Season Two of Breakdown, Death in a Hot Car -- Mistake or Murder?, swings more toward the sensationalist side, presenting the case of a man who was so distracted by his sexting obsession that he left his toddler son strapped into a car seat on a hot June day in Georgia. The boy died. Justin Harris's case is generating major media interest, with the Atlanta Journal-Constitution hosting a dedicated web page with "minute-by-minute updates," and another site live-streaming the trial.

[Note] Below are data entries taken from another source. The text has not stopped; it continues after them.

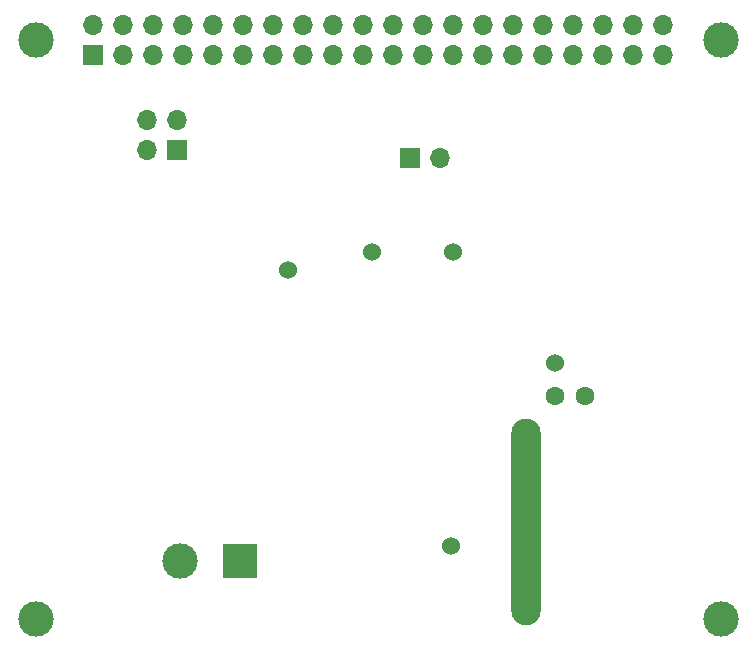
<source format=gbs>
G04 #@! TF.GenerationSoftware,KiCad,Pcbnew,(6.0.9-0)*
G04 #@! TF.CreationDate,2023-03-20T13:15:15-04:00*
G04 #@! TF.ProjectId,LM5116-05,4c4d3531-3136-42d3-9035-2e6b69636164,rev?*
G04 #@! TF.SameCoordinates,Original*
G04 #@! TF.FileFunction,Soldermask,Bot*
G04 #@! TF.FilePolarity,Negative*
%FSLAX46Y46*%
G04 Gerber Fmt 4.6, Leading zero omitted, Abs format (unit mm)*
G04 Created by KiCad (PCBNEW (6.0.9-0)) date 2023-03-20 13:15:15*
%MOMM*%
%LPD*%
G01*
G04 APERTURE LIST*
%ADD10C,3.000000*%
%ADD11R,1.700000X1.700000*%
%ADD12O,1.700000X1.700000*%
%ADD13R,3.000000X3.000000*%
%ADD14O,2.500000X17.500000*%
%ADD15C,1.524000*%
%ADD16C,1.600000*%
G04 APERTURE END LIST*
D10*
X82040000Y-64310000D03*
X140040000Y-64330000D03*
X82040000Y-113320000D03*
X140030000Y-113310000D03*
D11*
X93980000Y-73660000D03*
D12*
X91440000Y-73660000D03*
X93980000Y-71120000D03*
X91440000Y-71120000D03*
D13*
X99314000Y-108458000D03*
D10*
X94234000Y-108458000D03*
D11*
X113700000Y-74295000D03*
D12*
X116240000Y-74295000D03*
D14*
X123571000Y-105156000D03*
D15*
X103378000Y-83820000D03*
X125984000Y-91694000D03*
X117202000Y-107188000D03*
X117348000Y-82296000D03*
D16*
X128504000Y-94488000D03*
X126004000Y-94488000D03*
D15*
X110490000Y-82296000D03*
D11*
X86920000Y-65590000D03*
D12*
X86920000Y-63050000D03*
X89460000Y-65590000D03*
X89460000Y-63050000D03*
X92000000Y-65590000D03*
X92000000Y-63050000D03*
X94540000Y-65590000D03*
X94540000Y-63050000D03*
X97080000Y-65590000D03*
X97080000Y-63050000D03*
X99620000Y-65590000D03*
X99620000Y-63050000D03*
X102160000Y-65590000D03*
X102160000Y-63050000D03*
X104700000Y-65590000D03*
X104700000Y-63050000D03*
X107240000Y-65590000D03*
X107240000Y-63050000D03*
X109780000Y-65590000D03*
X109780000Y-63050000D03*
X112320000Y-65590000D03*
X112320000Y-63050000D03*
X114860000Y-65590000D03*
X114860000Y-63050000D03*
X117400000Y-65590000D03*
X117400000Y-63050000D03*
X119940000Y-65590000D03*
X119940000Y-63050000D03*
X122480000Y-65590000D03*
X122480000Y-63050000D03*
X125020000Y-65590000D03*
X125020000Y-63050000D03*
X127560000Y-65590000D03*
X127560000Y-63050000D03*
X130100000Y-65590000D03*
X130100000Y-63050000D03*
X132640000Y-65590000D03*
X132640000Y-63050000D03*
X135180000Y-65590000D03*
X135180000Y-63050000D03*
M02*

</source>
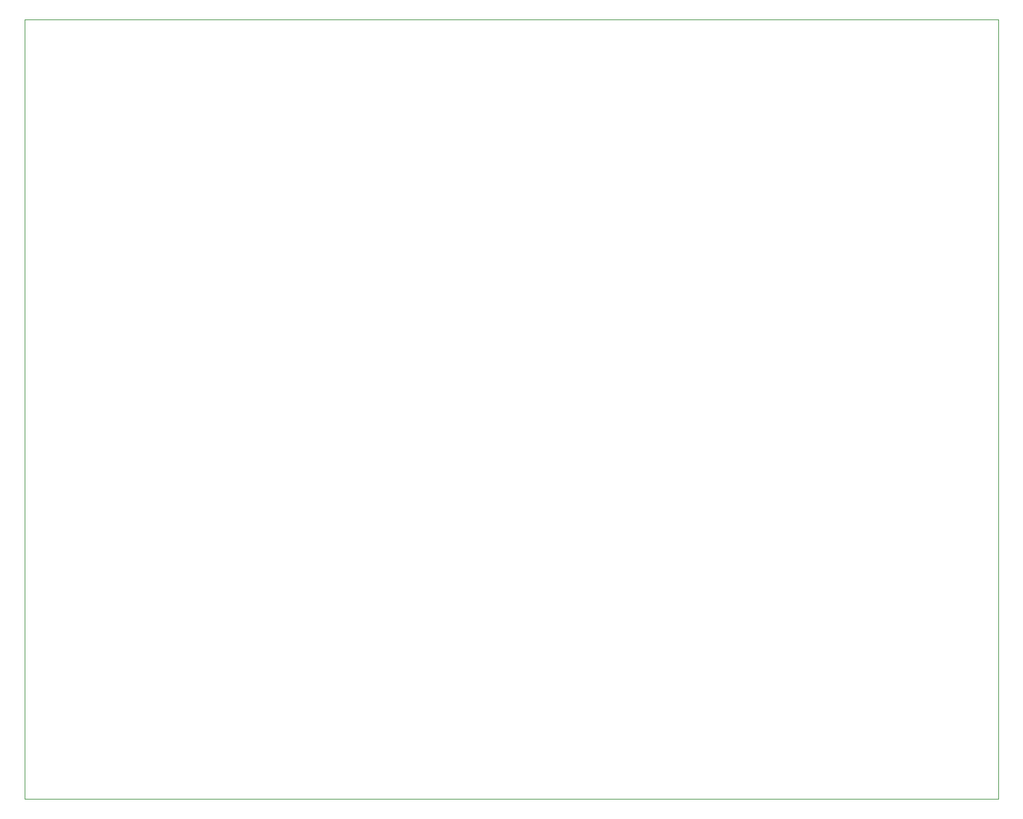
<source format=gbr>
G04 #@! TF.GenerationSoftware,KiCad,Pcbnew,(5.1.5-0-10_14)*
G04 #@! TF.CreationDate,2020-12-05T17:11:42-05:00*
G04 #@! TF.ProjectId,quantar-interface,7175616e-7461-4722-9d69-6e7465726661,rev?*
G04 #@! TF.SameCoordinates,Original*
G04 #@! TF.FileFunction,Profile,NP*
%FSLAX46Y46*%
G04 Gerber Fmt 4.6, Leading zero omitted, Abs format (unit mm)*
G04 Created by KiCad (PCBNEW (5.1.5-0-10_14)) date 2020-12-05 17:11:42*
%MOMM*%
%LPD*%
G04 APERTURE LIST*
%ADD10C,0.100000*%
G04 APERTURE END LIST*
D10*
X203200000Y-50800000D02*
X203200000Y-152400000D01*
X76200000Y-50800000D02*
X203200000Y-50800000D01*
X76200000Y-152400000D02*
X76200000Y-50800000D01*
X203200000Y-152400000D02*
X76200000Y-152400000D01*
M02*

</source>
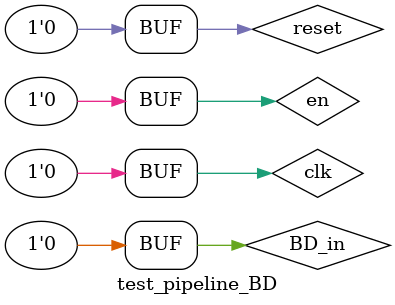
<source format=v>
`timescale 1ns / 1ps


module test_pipeline_BD;

	// Inputs
	reg BD_in;
	reg reset;
	reg clk;
	reg en;

	// Outputs
	wire BD_out;

	// Instantiate the Unit Under Test (UUT)
	pipeline_BD uut (
		.BD_in(BD_in), 
		.BD_out(BD_out), 
		.reset(reset), 
		.clk(clk), 
		.en(en)
	);

	initial begin
		// Initialize Inputs
		BD_in = 0;
		reset = 0;
		clk = 0;
		en = 0;

		// Wait 100 ns for global reset to finish
		#100;
        
		// Add stimulus here

	end
      
endmodule


</source>
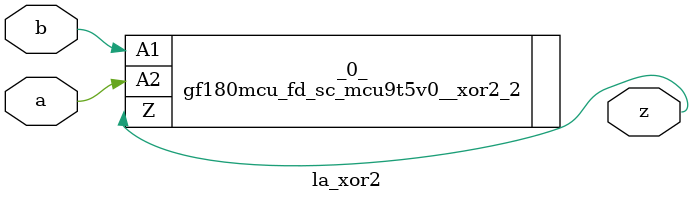
<source format=v>

/* Generated by Yosys 0.37 (git sha1 a5c7f69ed, clang 14.0.0-1ubuntu1.1 -fPIC -Os) */

module la_xor2(a, b, z);
  input a;
  wire a;
  input b;
  wire b;
  output z;
  wire z;
  gf180mcu_fd_sc_mcu9t5v0__xor2_2 _0_ (
    .A1(b),
    .A2(a),
    .Z(z)
  );
endmodule

</source>
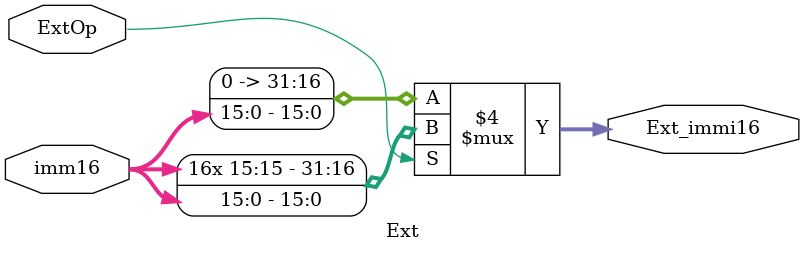
<source format=v>
module Ext(imm16,ExtOp,Ext_immi16);
	input     [15:0] imm16;
	input            ExtOp;
	output reg[31:0] Ext_immi16;
	
	always @(imm16 or ExtOp)
	begin
		if(ExtOp == 1)				
			Ext_immi16 <= {{16{imm16[15]}},imm16[15:0]};//SignExt
		else						
			Ext_immi16 <= {{16'b0},imm16[15:0]};		 //ZeroExt
	end
endmodule
	

</source>
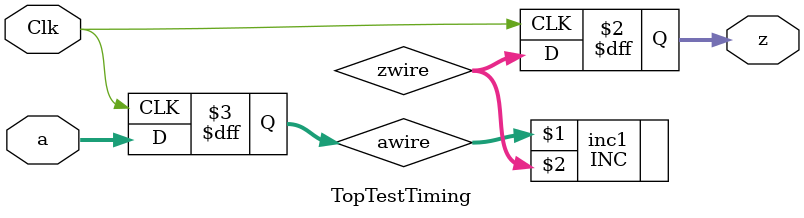
<source format=v>
`timescale 1ns / 1ps


module TopTestTiming #(parameter DATAWIDTH = 2)(a,/* b,*/ z, Clk );

input [DATAWIDTH-1:0] a;//, b;
//input [$clog2(DATAWIDTH)-1:0] b; //SHL,SHR
output reg[DATAWIDTH-1:0] z;
input Clk;
reg [DATAWIDTH-1:0] awire;//, bwire;
//reg [$clog2(DATAWIDTH)-1:0] bwire; //SHL,SHR
wire [DATAWIDTH-1:0] zwire;

always@(posedge Clk) begin
    awire <= a;
    //bwire <= b;
    z <= zwire;
end

INC #(.DATAWIDTH(DATAWIDTH))inc1(awire, zwire);
//DEC #(.DATAWIDTH(DATAWIDTH))dec1(awire, zwire);

endmodule


</source>
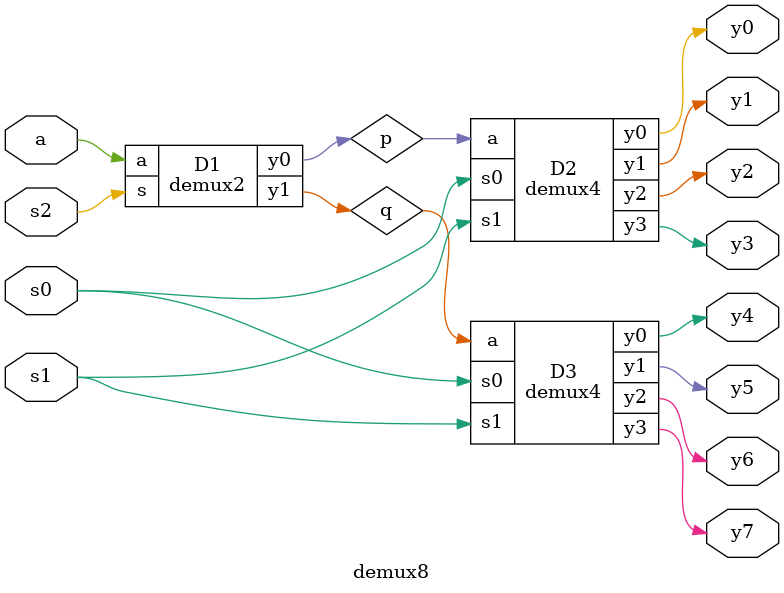
<source format=v>
module demux2(a, s, y0, y1);
    input a,s;
    output y0, y1;
    and A1(y0, a, ~s);
    and A2(y1, a, s);
endmodule
module demux4(a, s1, s0, y0, y1, y2, y3);
    input a, s1, s0;
    output y0, y1, y2, y3;
    wire p, q;
    demux2 D1(a, s1, p, q);
    demux2 D2(p, s0, y0, y1);
    demux2 D3(q, s0, y2, y3);
endmodule
module demux8(a, s0, s1, s2, y0, y1, y2, y3, y4, y5, y6, y7);
    input a, s2, s1, s0;
    output y0, y1, y2, y3, y4, y5, y6, y7;
    demux2 D1(a, s2, p, q);
    demux4 D2(p, s1, s0, y0, y1, y2, y3);
    demux4 D3(q, s1, s0, y4, y5, y6, y7);
endmodule
</source>
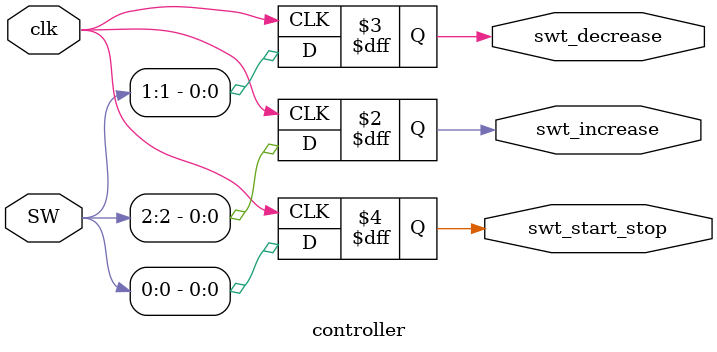
<source format=v>
module controller (
    input wire clk,
    input wire [17:0] SW,
    output reg swt_increase,
    output reg swt_decrease,
    output reg swt_start_stop
);

    always @(posedge clk) begin
        swt_increase <= SW[2];
        swt_decrease <= SW[1];
        swt_start_stop <= SW[0];
    end

endmodule

</source>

The PTA mom who was framed
Again going for the high road, some reporters are also adapting the popular serial format to the quaint, endangered medium of print journalism. A nice example is the recent L.A. Times series Framed: A Mystery in Six Parts, in which award-winning reporter and author Christopher Goffard tells the fascinating story of a PTA mother who was framed by a high-powered professional couple. Whereas most such series aim to expose justice gone wrong, Framed does the opposite, showcasing a refreshing example of a police investigation that went above and beyond the call of duty to get it right.

As you can see, there’s a lot out there to sample. But if you’ve only got time to check out one podcast series, I recommend In the Dark. It’s the cream of the crop, an edge-of-your-seat thriller and a compelling cautionary tale that deserves the ear of every American.